- _Excerpted text_:
^^^^^^^^^^^^^^^^

# My Approach to Tabular May 2022 Competition

Hi, in this notebook I have performed EDA, plotted all possibilities of feature relations and used SHAP to find the most impactul and useless features in this data to help us in making better predictions.

I hope the interactions will provide some useful insights to score even higher in this competition.

**Please upvote if you like it!**

# Table of Contents
* [Importing Libraries](#section-one)
* [Reading the data files](#section-two)
* [Overview](#section-three)
* [Exploratory Data Analysis (EDA)](#section-four)
    - [Scaling](#subsection-fourone)
    - [Correlation Check](#subsection-fourtwo)
    - [Outlier Treatment](#subsection-fourthree)
* [Feature Engineering](#subsection-five1)
* [Exploring non-linear feature interactions](#subsection-five2)
* [Modeling](#section-six)
* [Model Explainability using SHAP](#section-seven)

<a id="section-one"></a>
# Importing Libraries

In [None]:
#Importing Required Libraries

import os
import numpy as np
import pandas as pd
import matplotlib.pyplot as plt
import seaborn as sns
import re
import shap

from sklearn.tree import DecisionTreeClassifier
from sklearn.ensemble import RandomForestClassifier
from lightgbm import LGBMClassifier
from xgboost.sklearn import XGBClassifier
from sklearn.metrics import f1_score, confusion_matrix, classification_report
from sklearn.preprocessing import LabelEncoder, StandardScaler, MinMaxScaler
from sklearn.model_selection import StratifiedKFold, StratifiedShuffleSplit
from sklearn.metrics import roc_curve, auc, roc_auc_score
from statistics import mean

import warnings
warnings.filterwarnings("ignore")

pd.set_option('display.max_columns', None)
sns.set_palette("coolwarm_r")

<a id="section-two"></a>
# Reading the data files

In [None]:
#Reading the data files

train = pd.read_csv('../input/tabular-playground-series-may-2022/train.csv')
test = pd.read_csv('../input/tabular-playground-series-may-2022/test.csv')
sample = pd.read_csv('../input/tabular-playground-series-may-2022/sample_submission.csv')

<a id="section-three"></a>
# Overview

In [None]:
print(f'Shape of train data: {train.shape}')
print(f'Missing values count: {train.isna().sum().sum()}')

^^^^^^^^^^^^^^^^

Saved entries

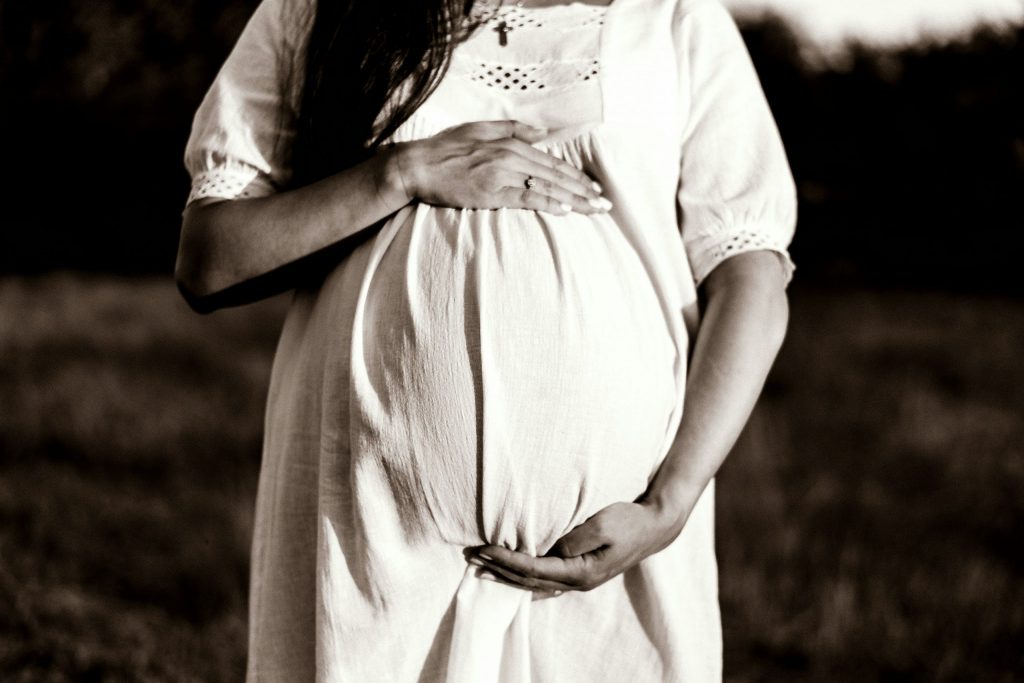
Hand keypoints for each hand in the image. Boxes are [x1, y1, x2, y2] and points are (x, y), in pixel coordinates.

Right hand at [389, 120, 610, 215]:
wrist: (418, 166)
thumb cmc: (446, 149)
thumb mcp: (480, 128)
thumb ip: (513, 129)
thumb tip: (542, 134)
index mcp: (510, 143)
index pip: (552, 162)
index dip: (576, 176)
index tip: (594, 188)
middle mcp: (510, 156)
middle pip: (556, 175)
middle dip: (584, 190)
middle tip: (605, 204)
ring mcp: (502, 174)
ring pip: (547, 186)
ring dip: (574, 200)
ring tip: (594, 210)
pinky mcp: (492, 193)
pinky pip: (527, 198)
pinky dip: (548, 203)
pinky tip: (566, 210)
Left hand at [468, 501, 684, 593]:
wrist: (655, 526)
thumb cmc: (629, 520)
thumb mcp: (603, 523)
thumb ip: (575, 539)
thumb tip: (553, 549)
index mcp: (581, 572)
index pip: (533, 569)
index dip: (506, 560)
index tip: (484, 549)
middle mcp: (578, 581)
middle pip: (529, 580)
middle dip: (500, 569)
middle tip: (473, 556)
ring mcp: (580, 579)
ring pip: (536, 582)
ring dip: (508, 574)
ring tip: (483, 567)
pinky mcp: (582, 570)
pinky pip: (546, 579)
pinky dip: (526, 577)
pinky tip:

^^^^^^^^^^^^^^^^

- _To do_:
a. Rewrite the competition notebook starting with "# Table of Contents" and going on through "- [Scaling](#subsection-fourone)", using "Normalization" in place of "Scaling".
b. In the competition notebook, what is used to find the most impactful and useless features in the data?
These items come from a different source than the text.

- _Per-task outputs_:
a.
# Table of Contents
* [Importing Libraries](#section-one)
* [Reading the data files](#section-two)
* [Overview](#section-three)
* [Exploratory Data Analysis (EDA)](#section-four)
    - [Normalization](#subsection-fourone)

b. SHAP